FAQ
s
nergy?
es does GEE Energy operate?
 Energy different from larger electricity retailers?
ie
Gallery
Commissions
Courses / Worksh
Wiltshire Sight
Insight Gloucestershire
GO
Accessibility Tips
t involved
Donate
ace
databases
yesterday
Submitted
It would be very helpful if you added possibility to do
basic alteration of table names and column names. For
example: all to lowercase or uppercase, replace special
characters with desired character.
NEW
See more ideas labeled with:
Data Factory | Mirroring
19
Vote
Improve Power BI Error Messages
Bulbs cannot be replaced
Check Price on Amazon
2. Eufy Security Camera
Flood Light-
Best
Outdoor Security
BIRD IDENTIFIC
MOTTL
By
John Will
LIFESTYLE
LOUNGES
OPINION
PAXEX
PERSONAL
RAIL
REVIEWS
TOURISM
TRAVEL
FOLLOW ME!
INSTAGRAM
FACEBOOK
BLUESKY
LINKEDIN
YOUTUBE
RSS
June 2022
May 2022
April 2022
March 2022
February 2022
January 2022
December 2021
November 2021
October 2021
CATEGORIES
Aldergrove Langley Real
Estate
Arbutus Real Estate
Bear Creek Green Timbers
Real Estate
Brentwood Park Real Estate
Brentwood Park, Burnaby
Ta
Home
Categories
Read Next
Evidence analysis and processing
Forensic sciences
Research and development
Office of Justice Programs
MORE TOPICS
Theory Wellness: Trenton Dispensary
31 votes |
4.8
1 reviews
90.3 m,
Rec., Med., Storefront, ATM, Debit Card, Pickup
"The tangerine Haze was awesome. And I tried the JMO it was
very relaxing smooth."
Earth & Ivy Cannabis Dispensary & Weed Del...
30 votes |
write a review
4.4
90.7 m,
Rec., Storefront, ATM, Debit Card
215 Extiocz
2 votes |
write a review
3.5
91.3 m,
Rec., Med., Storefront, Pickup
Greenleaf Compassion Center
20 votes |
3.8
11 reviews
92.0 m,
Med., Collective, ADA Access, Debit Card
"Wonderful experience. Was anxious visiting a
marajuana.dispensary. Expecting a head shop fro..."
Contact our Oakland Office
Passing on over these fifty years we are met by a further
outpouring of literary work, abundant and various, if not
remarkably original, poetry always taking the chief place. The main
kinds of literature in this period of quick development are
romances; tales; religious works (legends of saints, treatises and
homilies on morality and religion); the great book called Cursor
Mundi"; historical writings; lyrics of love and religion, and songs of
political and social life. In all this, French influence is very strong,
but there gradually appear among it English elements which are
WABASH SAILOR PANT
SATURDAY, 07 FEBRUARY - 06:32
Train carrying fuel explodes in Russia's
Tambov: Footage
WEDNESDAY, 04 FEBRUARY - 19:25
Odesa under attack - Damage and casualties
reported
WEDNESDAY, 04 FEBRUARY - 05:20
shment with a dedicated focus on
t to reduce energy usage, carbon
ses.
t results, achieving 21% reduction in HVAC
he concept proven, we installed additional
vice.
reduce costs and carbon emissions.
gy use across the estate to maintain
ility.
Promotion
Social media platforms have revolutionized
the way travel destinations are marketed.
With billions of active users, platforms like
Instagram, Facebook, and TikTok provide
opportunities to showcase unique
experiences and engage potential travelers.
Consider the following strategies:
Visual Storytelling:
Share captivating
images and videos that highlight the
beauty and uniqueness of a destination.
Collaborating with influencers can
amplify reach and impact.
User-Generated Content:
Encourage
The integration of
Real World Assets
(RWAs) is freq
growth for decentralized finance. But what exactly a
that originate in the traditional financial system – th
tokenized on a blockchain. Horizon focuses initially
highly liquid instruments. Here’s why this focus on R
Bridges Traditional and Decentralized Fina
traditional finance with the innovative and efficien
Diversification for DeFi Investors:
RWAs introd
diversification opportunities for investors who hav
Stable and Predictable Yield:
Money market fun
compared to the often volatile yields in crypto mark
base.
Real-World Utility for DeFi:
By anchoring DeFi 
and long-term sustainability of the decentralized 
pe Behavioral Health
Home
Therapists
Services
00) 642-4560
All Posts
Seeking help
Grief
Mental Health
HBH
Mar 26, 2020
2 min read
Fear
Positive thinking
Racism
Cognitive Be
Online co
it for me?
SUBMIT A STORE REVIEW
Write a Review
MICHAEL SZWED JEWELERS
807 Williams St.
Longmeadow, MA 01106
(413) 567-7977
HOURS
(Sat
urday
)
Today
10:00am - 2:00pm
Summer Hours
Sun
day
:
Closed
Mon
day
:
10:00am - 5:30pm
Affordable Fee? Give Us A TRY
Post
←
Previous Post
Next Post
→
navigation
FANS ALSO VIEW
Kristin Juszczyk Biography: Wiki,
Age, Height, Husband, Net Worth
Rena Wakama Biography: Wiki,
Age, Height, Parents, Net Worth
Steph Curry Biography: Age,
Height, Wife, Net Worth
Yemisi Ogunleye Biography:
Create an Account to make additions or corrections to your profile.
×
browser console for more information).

### [Instructions to follow]
Whenever a line of the material above contains the string "Park", copy that line out.

### [Final answer]
Brentwood Park Real Estate
Brentwood Park, Burnaby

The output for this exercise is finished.